Supplied text:
The tactic for change specifically in local government was initially ‘producer capture’ under Conservative governments post 1979. Producer capture was the notion, extended by the New Right to professionals and trade unions, that public service bureaucrats were highly likely to act in their own self-interest rather than in the interest of citizens; in effect they were cited as promoting their own status and building empires. From 1985 the tools used to counteract this were Compulsory Competitive Tendering, promotion of internal markets, privatization, staff reduction and capping of local government rates. Supporting ideology was provided by the Citizen’s Charter in the early 1990s which promoted choice and consultation, standards, information and openness, courtesy and helpfulness, putting things right and value for money. Conservative governments from 1979 also overtly maintained an anti-union stance. (Corby & White, 1999)
thingyburn’s (1977) account of Lambeth Borough Council depicts the take-up of Corporate Management practice as far back as the 1960s. She cites the mid-1960s as the period when local government developed a concern with the authority as a whole. Increasing cost pressures were forcing councils to become more strategic. thingyburn’s (1977) analysis puts a new interesting slant on the development of New Public Management in local government, for it seems that a recurring cycle has been occurring in the role of the state since the early 1960s which has had various implications for employees. Conservative governments have pursued policy to encourage Corporate Management and breakdown of the committee system to open local government up to the market and implement efficiency savings and cost cutting. Labour governments have pursued the same policy to facilitate increased accountability to the centre, interventionist policy and (if history repeats itself) eventual cuts in spending.

Record excerpts:

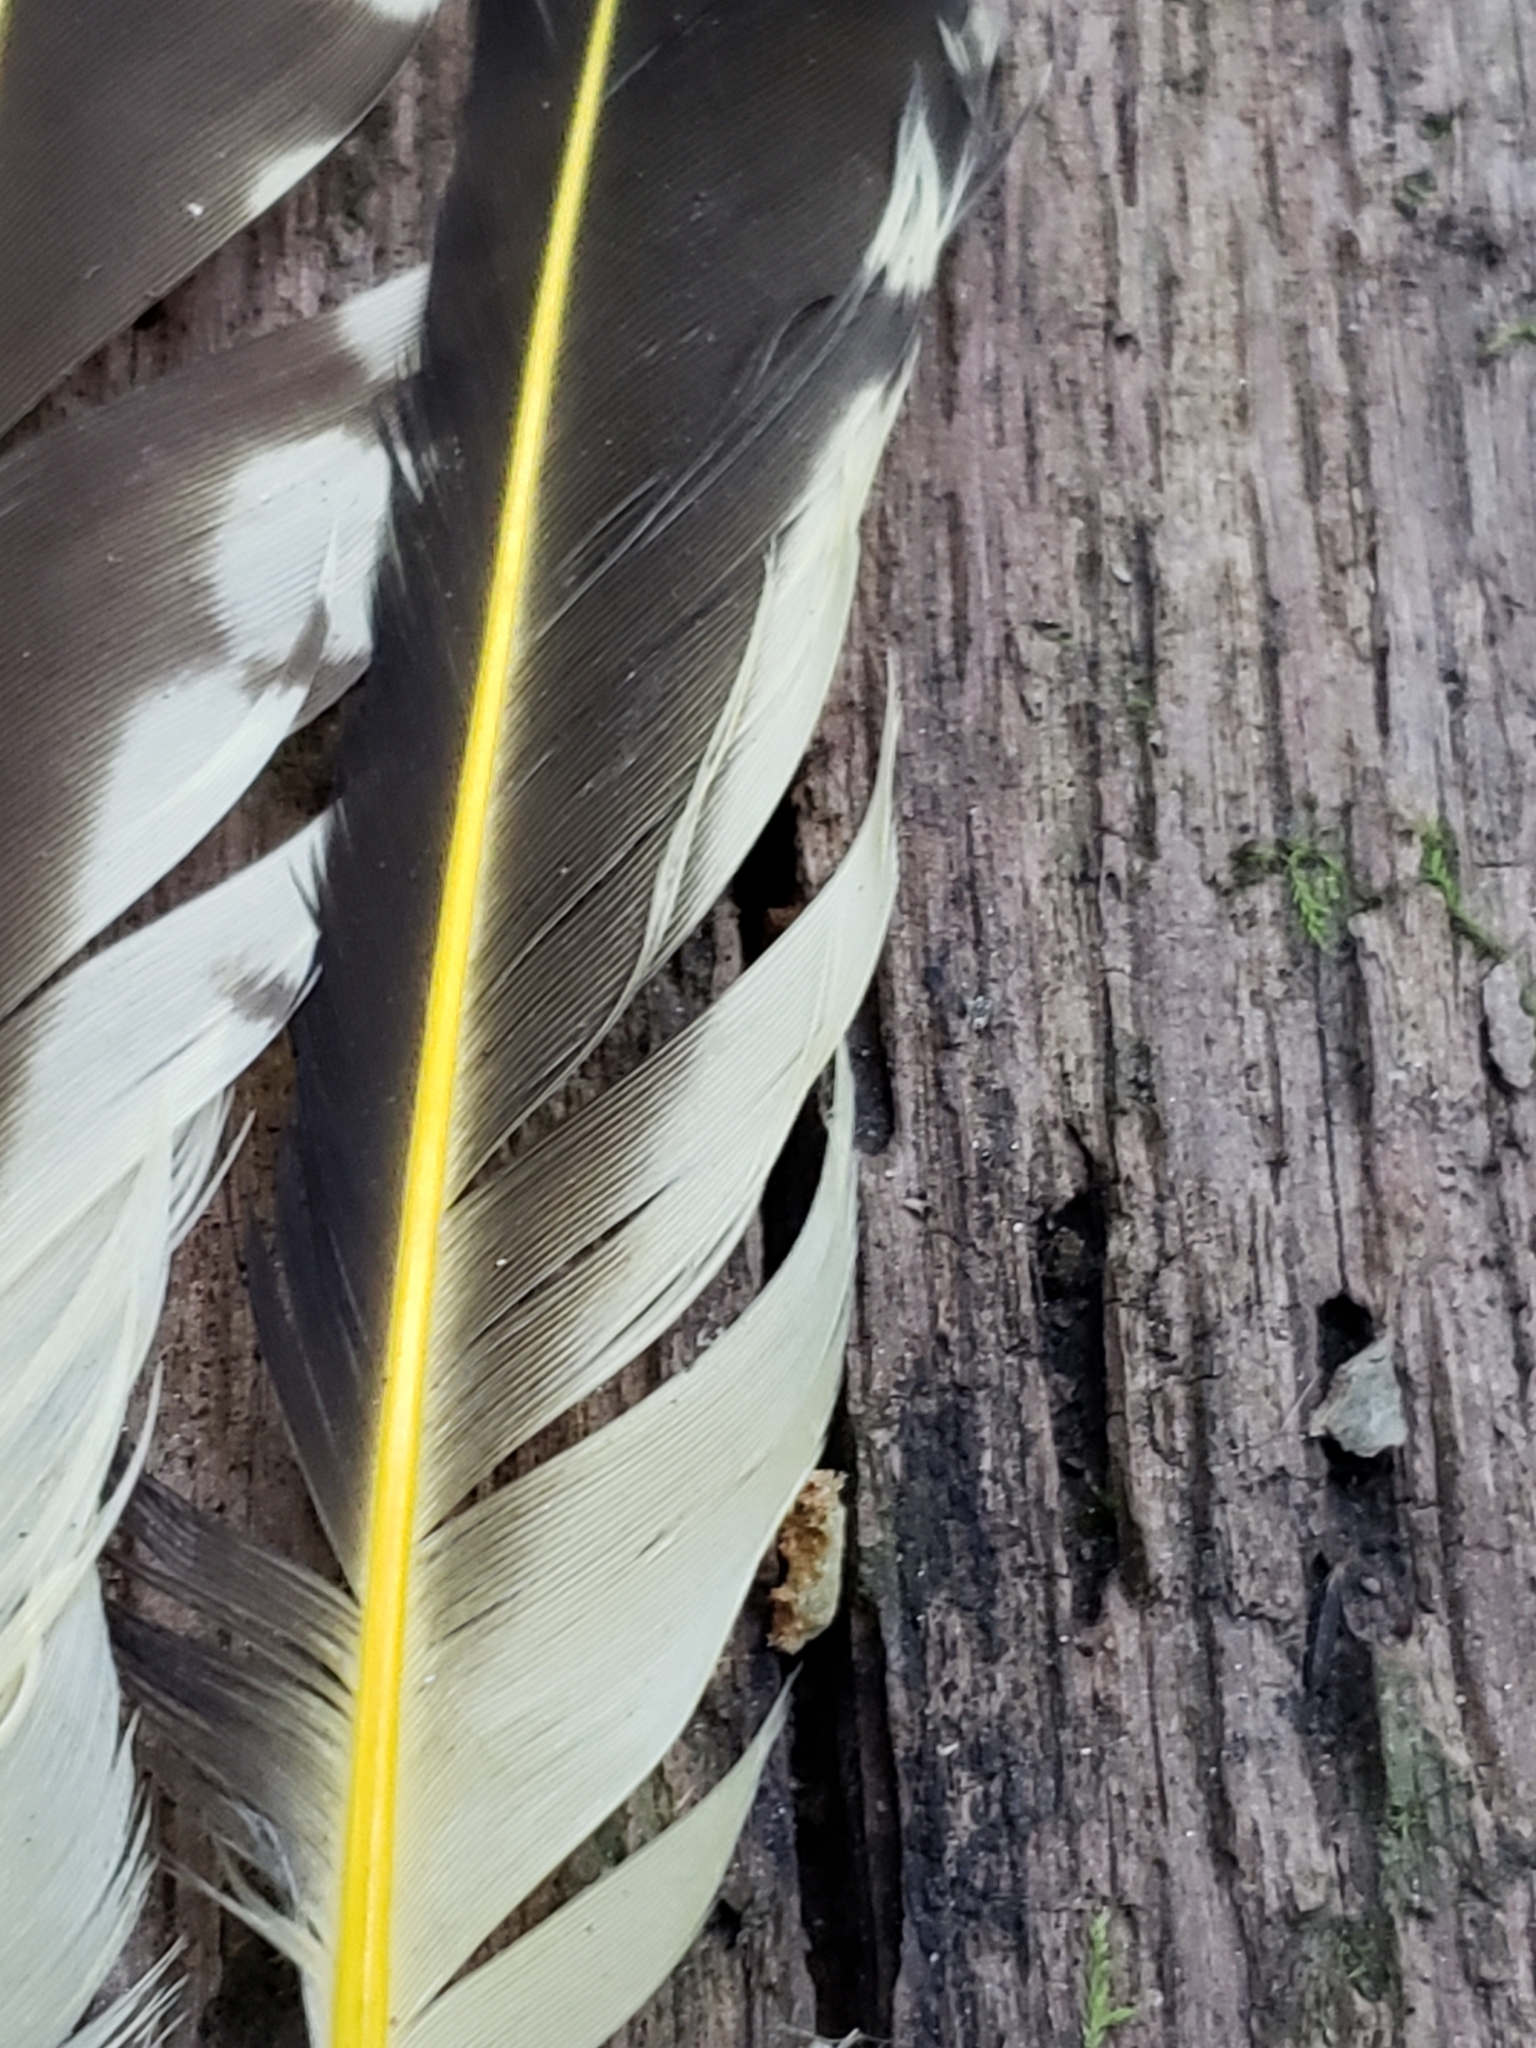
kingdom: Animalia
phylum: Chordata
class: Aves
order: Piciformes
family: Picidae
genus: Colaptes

==

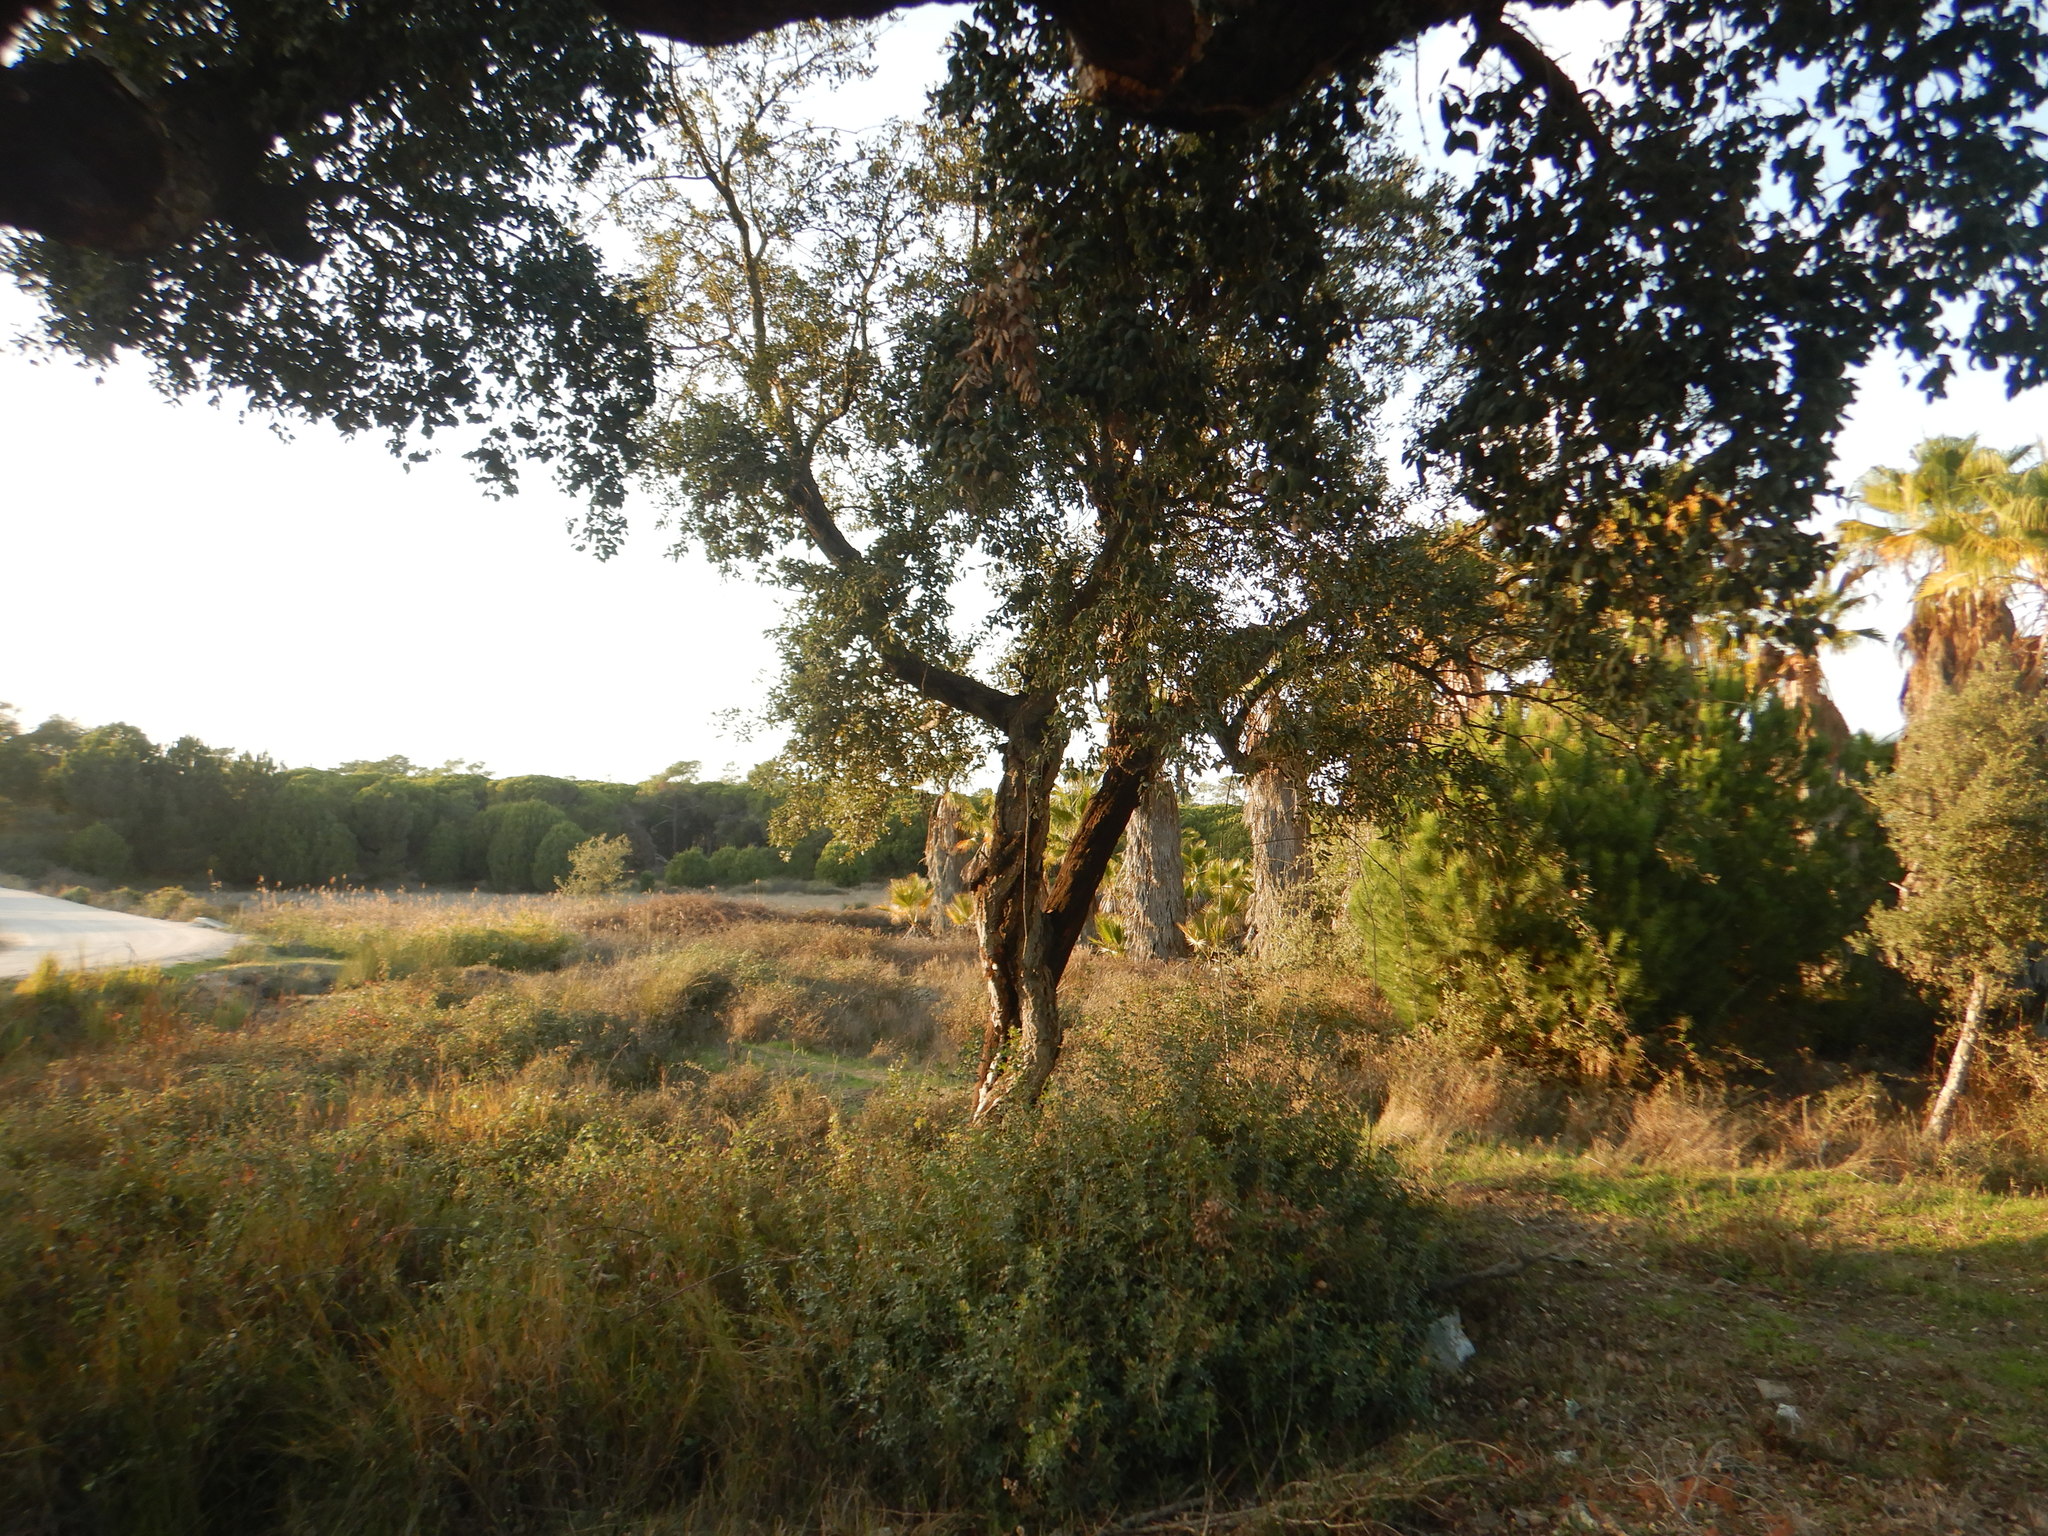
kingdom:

To do:
A. According to the text on local government, from what year were tools such as Compulsory Competitive Tendering used to counteract producer capture?
B. Continue the text on local government reform from its final sentence.

Your responses:
A. From 1985.

B.
Recognising a broader history of the development of a Corporate Management approach in local government implies a broader foundation to the development of New Public Management and the introduction of HRM practice, but it also serves to remind of the level of resistance that local government, particularly on the member/councillor and union side, has served to preserve the committee system and traditional hierarchies. thingyburn (1977) highlights the defects of Corporate Management in the late 1970s in Lambeth as giving too much strength to senior management and political leadership, which served to make local government even less democratic. She also suggests that there was little evidence that Corporate Management strategies were enhancing contact with local people.
The involvement of the private sector and the use of traditionally Human Resource Management private sector tools has been increasingly deployed in the public sector, including local government, and this has had and will have considerable implications for local government workers and again may disproportionately affect women, as Corporate Management, under a new name, again becomes the focus. Cutler & Waine (1997) summarize the effects of the established political consensus on public sector managerialism. This consensus, they suggest, has served to marginalize political debate on central distributional issues. What managerialism does instead is not to produce more, but to redistribute already limited resources. (Ibid, 1997) A careful framework of activity must be orchestrated to give the appearance of improvement, but throughputs simply transfer costs elsewhere and particular groups of employees (and one might argue the public/customer) are treated less favourably, particularly as regards race, gender, class and age. Instead of a reconciliation of equity and efficiency through education and training, Cutler & Waine (1997) suggest that there is more evidence for ‘competitive credentialisation’. They describe this as a process which is distributing already limited employment opportunities.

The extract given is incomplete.